◆ **Tugas Anda**:
**a)** Rangkumlah bacaan tentang tabarruk dalam dua kalimat.
**b)** Teruskan bacaan tentang tabarruk mulai setelah kalimat terakhirnya.

◆ **Bacaan Pilihan**:
□ □ □ □ □ □ □
Cari Blog Ini

Jumat, 12 September 2014

Tentang MENCARI BERKAH

Tabarruk (mencari berkah) terkadang dijadikan sebagai pembenaran atas amalan tertentu yang sebenarnya terlarang menurut syariat, bahkan termasuk dari perbuatan syirik besar. Oleh karena itu, kita perlu mengetahui macam-macam tabarruk, mana yang diperbolehkan dan yang dilarang:

Pertama: tabarruk yang disyariatkan, sebagai berikut:

a. Tabarruk dengan ucapan, amalan, dan keadaan-keadaan (perilaku)

Di dalam Islam, ada beberapa perkataan, amalan, dan perilaku yang apabila dipraktekkan, akan terwujud kebaikan dan barakah yang banyak. Tentunya selama hal tersebut mengikuti Sunnah Rasulullah shallallahu alaihi wa sallam. Contohnya adalah dzikir kepada Allah Subhanahu wa Ta’ala dan membaca Al-Qur’an. Di antara barakah dzikir kepada Allah Subhanahu wa Ta’ala adalah mendapatkan doa dari malaikat Allah Subhanahu wa Ta’ala, sanjungan di hadapan makhluk-Nya, dan ampunan dari Allah Subhanahu wa Ta’ala sebagaimana disebutkan dalam hadits Abu Hurairah radhiyallahu‘ anhu yang diriwayatkan oleh Al-Imam Al-Bukhari. Di antara barakah Al Qur’an: sebagai obat, petunjuk, dan rahmat bagi seluruh manusia. Serta sebagai pemberi syafaat kelak di hadapan Allah sebagaimana dalam hadits Abu Umamah yang dikeluarkan Al-Imam Muslim:
“Bacalah Al Qur’an karena sesungguhnya Al Qur’an itu akan menjadi pemberi syafaat bagi pembacanya di hari kiamat.”
Adapun contoh amalan yang mengandung berkah adalah menuntut ilmu dan mengajarkannya. Di antara barakahnya adalah terangkatnya derajat di dunia dan di akhirat. Kemudian shalat secara berjamaah, yang barakahnya adalah dihapuskannya dosa-dosa dan dilipatgandakannya kebaikan-kebaikan.
Contoh perilaku (keadaan) di antaranya makan berjamaah, makan dari pinggir nampan, menjilati jari, dan menakar makanan sebagaimana dijelaskan dalam riwayat-riwayat yang shahih. Rasulullah shallallahu 'alaihi wa sallam bersabda, “Makanlah kalian dengan berjamaah dan sebutlah Allah, niscaya Allah akan memberkahi kalian padanya.” (HR. Ahmad, Abu Dawud dan Ibnu Majah, dihasankan oleh Asy-Syaikh Al-Albani dalam Shahih Sunan Abi Dawud no. 3199, Shahih Sunan Ibni Majah no. 3286, dan di dalam kitab Silsilah Al-Ahadits Ash-Shahihah no. 664 dari shahabat Wahsyi radhiyallahu‘ anhu)
□ □ □ □ □ □ □
◆ **Data Ditampilkan**:

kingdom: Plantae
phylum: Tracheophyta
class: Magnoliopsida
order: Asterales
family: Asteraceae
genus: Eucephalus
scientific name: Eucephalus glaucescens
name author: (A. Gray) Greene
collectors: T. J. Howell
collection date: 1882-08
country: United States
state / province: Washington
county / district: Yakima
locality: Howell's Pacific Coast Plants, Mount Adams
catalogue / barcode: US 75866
□ □ □ □ □ □ □
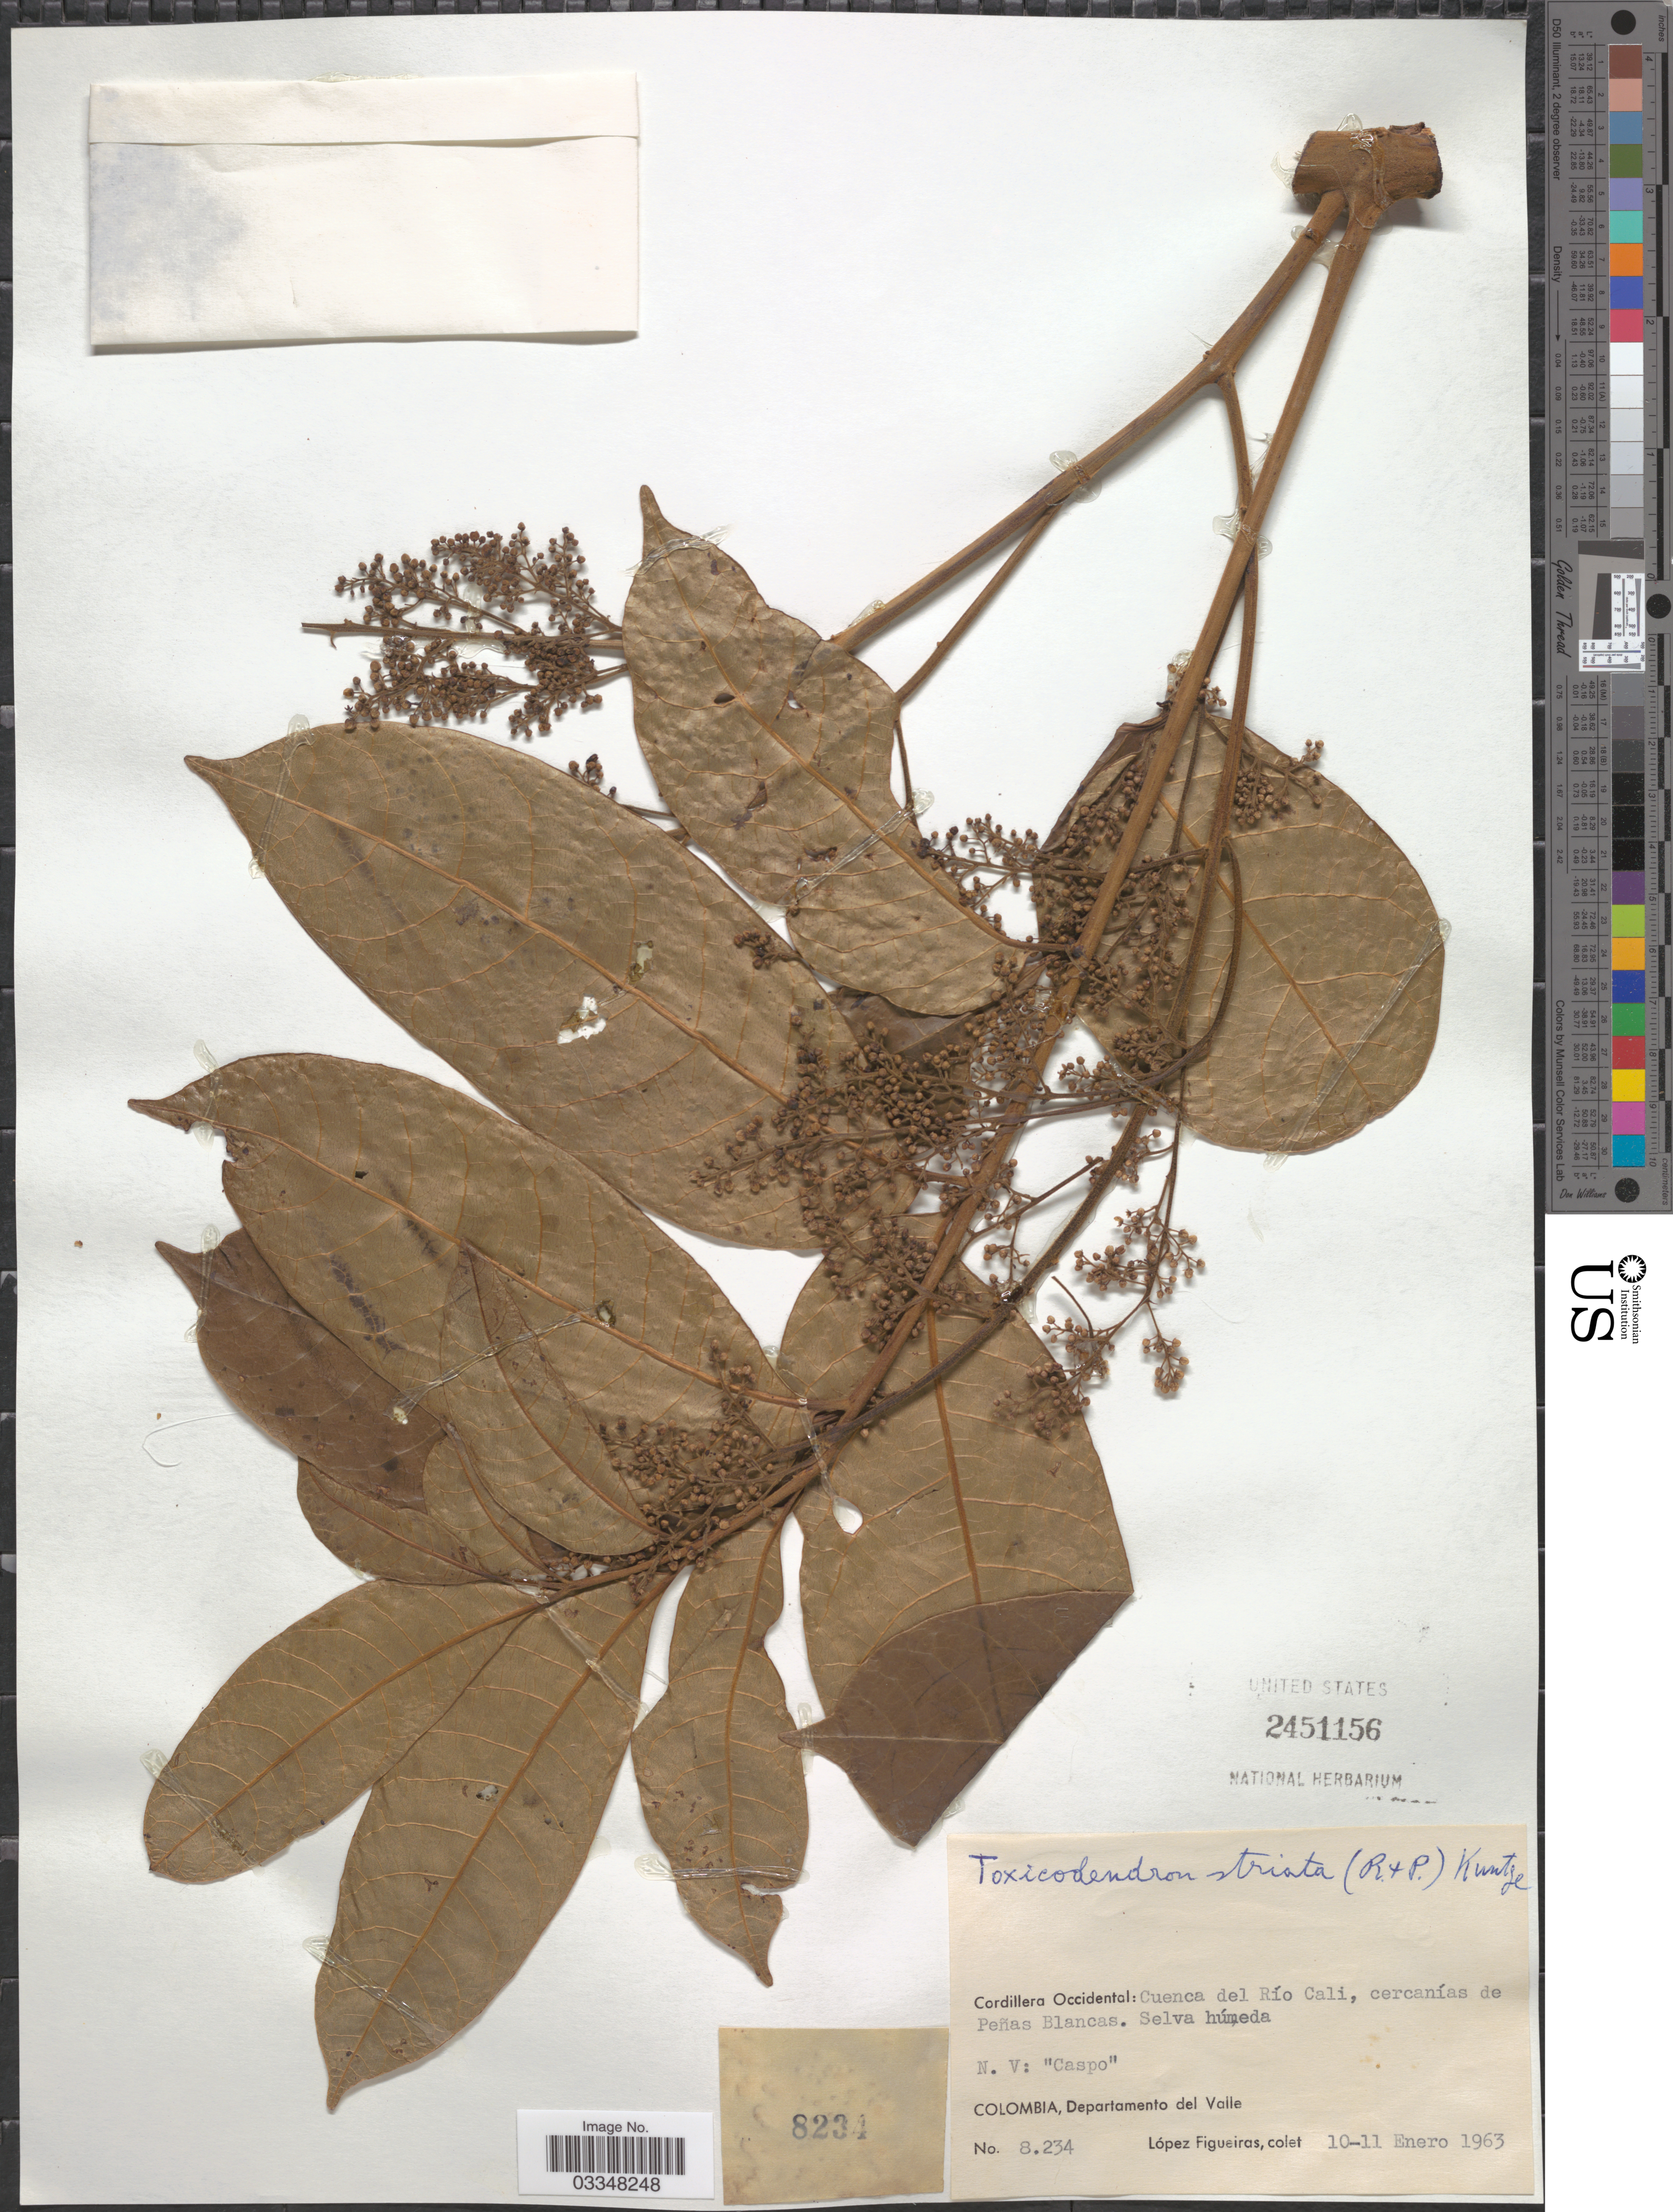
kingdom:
□ □ □ □ □ □ □
◆ **Jawaban Tugas**:
**a)** Tabarruk (mencari berkah) terkadang dijadikan pembenaran atas amalan yang terlarang menurut syariat, bahkan syirik besar, sehingga perlu diketahui macam-macamnya, mana yang diperbolehkan dan mana yang dilarang. Salah satu tabarruk yang disyariatkan adalah melalui ucapan, amalan, dan perilaku yang mengikuti Sunnah Rasulullah shallallahu alaihi wa sallam, seperti dzikir, membaca Al-Qur'an, menuntut ilmu, shalat berjamaah, dan makan berjamaah.

**b)**
b. Tabarruk dengan tempat

Memang ada sejumlah tempat yang oleh Allah Subhanahu wa Ta’ala dijadikan tempat yang mengandung banyak kebaikan (barakah). Yakni apabila beramal di tempat tersebut dengan ikhlas dan sesuai dengan tuntunan Rasulullah shallallahu alaihi wa sallam. Contohnya adalah masjid-masjid, di mana mencari barakahnya dengan melaksanakan shalat lima waktu, beri’tikaf, menghadiri majelis ilmu, dan sebagainya dengan cara-cara yang disyariatkan oleh Allah dan Rasul-Nya. Perlu diketahui, bertabarruk pada masjid-masjid itu bukanlah dengan cara mengusap-ngusap tembok atau tanah masjid tersebut, atau yang hal-hal lain yang dilarang syariat.
Contoh yang lain, Allah Subhanahu wa Ta’ala melalui lisan Rasul-Nya telah menjelaskan barakah kota Makkah, Madinah, Syam, Masjid Al-Haram, Masjid Quba, dan Masjid Al-Aqsha.
Rasulullah shallallahu 'alaihi wa sallam bersabda, “Barangsiapa bersuci di rumahnya kemudian mendatangi masjid Quba dan shalat di dalamnya, maka ganjarannya seperti pahala umrah.” (HR. Ahmad, An-Nasai, dan Ibnu Majah, dan telah dishahihkan oleh Asy-Syaikh Al-Albani di dalam kitabnya Shahih Sunan Ibni Majah, 1/238 no. 1160, dan Ta’liqul Ar-Raghib, 2/138)
Dan mencari barakah pada tempat-tempat tersebut bukan dengan menciumnya, atau mengusap tanahnya. Namun dengan cara beribadah di dalamnya sebagaimana disebutkan dalam banyak hadits.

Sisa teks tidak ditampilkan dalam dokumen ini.